Welcome to CRAWWLA
Competence, Resilience, & Adaptability With & Without Learning Augmentation
CRAWWLA is a Taylor Teaching Scholars project, conducted under the auspices of the Office of Health and Medical Education Scholarship (OHMES).
This 3 year project started July 1st, 2016 and will run for 3 years.
Project Team:
- Rachel Ellaway, Director OHMES, Dept of Community Health Sciences
- David Topps, Director Rural CPD, Dept of Family Medicine
- Michelle Cullen, Faculty of Nursing
Description and purpose of the proposed initiative
Description: this initiative will address the tacit dependence of learners and learning on the circumstances within which their learning takes place. The general assumption is that it is the learners’ intrinsic abilities that are being developed and then assessed in higher education but there is much to show that capability and competence is highly dependent on aspects of the contexts within which they are enacted. These contexts may be shared (such as learning environments or social networks) or personal (such as using mobile technologies). As a result there is little accommodation of these augmenting factors in contemporary teaching practice and therefore an apparent problem in assuring the capability and competence of learners at all levels of learner and complexity.

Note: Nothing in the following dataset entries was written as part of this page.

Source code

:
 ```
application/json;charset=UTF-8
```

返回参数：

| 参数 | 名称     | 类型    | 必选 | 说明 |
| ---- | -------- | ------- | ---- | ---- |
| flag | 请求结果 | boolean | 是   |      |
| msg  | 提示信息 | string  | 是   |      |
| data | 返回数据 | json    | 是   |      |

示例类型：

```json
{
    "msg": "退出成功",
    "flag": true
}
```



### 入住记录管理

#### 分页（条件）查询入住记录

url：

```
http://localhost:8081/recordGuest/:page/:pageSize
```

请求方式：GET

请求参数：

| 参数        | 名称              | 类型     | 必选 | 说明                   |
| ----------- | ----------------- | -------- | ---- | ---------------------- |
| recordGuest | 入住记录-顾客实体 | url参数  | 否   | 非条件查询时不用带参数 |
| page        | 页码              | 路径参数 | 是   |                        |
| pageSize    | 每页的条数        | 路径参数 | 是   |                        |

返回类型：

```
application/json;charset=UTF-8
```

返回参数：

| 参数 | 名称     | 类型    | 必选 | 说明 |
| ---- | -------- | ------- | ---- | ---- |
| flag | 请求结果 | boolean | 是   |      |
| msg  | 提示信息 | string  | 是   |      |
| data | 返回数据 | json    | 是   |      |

Our planned response is a series of consultations, discussions, and debates regarding these issues to explore how they are reflected in teaching and learning at the University of Calgary, principally but not exclusively focusing on professional schools and programs. We will then develop, deploy, and test a series of educational activities that teach and assess (both formatively and summatively) the competence of students with and without certain cognitive or performance prostheses, such as mobile devices, expert consultations, and basic facilities such as water or electricity. We will work with multiple education programs across the University to explore the applicability and impact of these approaches.
Purpose: to prepare our learners to adapt their professional capabilities and competence to changing circumstances, and unexpected adversity. By doing so we are helping Calgary students to adopt a more adaptable and robust approach to competency-based education so they will be better prepared to meet the current and future demands of the many changing domains of practice they will find themselves in.